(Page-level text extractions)
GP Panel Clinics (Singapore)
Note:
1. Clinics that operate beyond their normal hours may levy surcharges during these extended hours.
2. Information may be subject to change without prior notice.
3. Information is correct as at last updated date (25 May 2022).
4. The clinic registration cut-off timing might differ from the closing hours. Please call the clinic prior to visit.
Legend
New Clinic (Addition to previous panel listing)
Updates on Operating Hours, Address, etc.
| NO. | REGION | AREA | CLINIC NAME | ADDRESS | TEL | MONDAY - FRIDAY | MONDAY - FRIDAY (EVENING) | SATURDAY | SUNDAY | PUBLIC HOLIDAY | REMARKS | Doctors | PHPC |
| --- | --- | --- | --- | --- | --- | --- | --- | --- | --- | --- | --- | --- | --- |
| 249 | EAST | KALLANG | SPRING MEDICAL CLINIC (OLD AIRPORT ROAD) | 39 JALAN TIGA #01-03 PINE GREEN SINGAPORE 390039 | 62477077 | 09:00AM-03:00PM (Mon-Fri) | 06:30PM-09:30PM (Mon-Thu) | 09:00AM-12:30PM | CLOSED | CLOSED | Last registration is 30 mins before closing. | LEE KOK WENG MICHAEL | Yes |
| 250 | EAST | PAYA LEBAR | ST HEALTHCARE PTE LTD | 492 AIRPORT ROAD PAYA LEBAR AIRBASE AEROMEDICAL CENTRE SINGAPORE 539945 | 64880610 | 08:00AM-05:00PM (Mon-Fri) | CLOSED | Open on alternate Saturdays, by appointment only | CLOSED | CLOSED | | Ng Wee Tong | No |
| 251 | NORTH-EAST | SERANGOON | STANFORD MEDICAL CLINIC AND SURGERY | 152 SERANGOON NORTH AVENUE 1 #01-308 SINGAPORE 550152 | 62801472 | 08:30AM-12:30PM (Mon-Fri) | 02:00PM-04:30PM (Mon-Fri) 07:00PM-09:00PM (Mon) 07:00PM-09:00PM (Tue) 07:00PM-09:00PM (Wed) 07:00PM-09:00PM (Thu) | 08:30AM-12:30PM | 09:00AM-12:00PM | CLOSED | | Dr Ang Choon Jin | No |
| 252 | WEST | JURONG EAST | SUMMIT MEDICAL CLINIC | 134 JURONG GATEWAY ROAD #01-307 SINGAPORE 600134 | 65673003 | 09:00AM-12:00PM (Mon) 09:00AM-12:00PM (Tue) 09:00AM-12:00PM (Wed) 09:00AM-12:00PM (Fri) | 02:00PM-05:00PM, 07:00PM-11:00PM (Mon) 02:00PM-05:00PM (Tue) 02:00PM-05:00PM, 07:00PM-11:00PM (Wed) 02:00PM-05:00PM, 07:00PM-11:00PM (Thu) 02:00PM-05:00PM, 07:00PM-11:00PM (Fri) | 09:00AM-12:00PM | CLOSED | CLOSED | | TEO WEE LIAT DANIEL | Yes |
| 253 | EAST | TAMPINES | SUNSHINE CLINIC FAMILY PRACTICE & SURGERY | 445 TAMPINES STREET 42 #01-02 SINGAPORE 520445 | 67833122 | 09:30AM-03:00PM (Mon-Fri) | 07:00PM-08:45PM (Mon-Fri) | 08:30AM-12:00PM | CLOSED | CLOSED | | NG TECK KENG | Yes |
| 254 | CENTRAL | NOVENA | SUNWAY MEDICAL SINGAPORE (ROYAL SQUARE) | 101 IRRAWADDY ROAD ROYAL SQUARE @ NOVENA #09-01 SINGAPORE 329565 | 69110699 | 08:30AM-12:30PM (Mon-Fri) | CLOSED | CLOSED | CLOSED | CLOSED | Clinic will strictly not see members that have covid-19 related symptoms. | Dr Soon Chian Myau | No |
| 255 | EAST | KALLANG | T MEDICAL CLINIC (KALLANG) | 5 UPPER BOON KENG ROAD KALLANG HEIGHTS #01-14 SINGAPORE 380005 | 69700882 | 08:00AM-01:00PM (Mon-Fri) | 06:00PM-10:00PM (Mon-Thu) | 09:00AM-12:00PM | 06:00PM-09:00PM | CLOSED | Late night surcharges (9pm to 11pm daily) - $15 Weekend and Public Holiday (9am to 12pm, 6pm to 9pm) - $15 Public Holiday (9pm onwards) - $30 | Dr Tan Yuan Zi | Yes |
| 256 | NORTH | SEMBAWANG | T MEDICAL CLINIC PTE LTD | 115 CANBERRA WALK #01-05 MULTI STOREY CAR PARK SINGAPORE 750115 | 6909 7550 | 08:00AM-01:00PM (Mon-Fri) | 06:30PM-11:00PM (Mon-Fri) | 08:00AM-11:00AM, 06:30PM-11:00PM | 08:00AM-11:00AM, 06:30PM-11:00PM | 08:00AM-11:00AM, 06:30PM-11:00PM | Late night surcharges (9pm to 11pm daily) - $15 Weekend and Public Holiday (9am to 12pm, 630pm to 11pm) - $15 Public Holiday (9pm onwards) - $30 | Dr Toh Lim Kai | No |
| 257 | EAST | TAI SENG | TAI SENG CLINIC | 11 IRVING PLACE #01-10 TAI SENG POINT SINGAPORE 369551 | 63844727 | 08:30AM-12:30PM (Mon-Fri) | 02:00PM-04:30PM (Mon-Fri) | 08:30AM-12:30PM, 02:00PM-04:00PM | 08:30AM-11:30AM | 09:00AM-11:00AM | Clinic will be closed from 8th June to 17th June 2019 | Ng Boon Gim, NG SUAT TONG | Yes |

* [Task item]
If a line in the records holds the word "KALLANG", count it, then give only the total.

* [Solution to the exercise]
2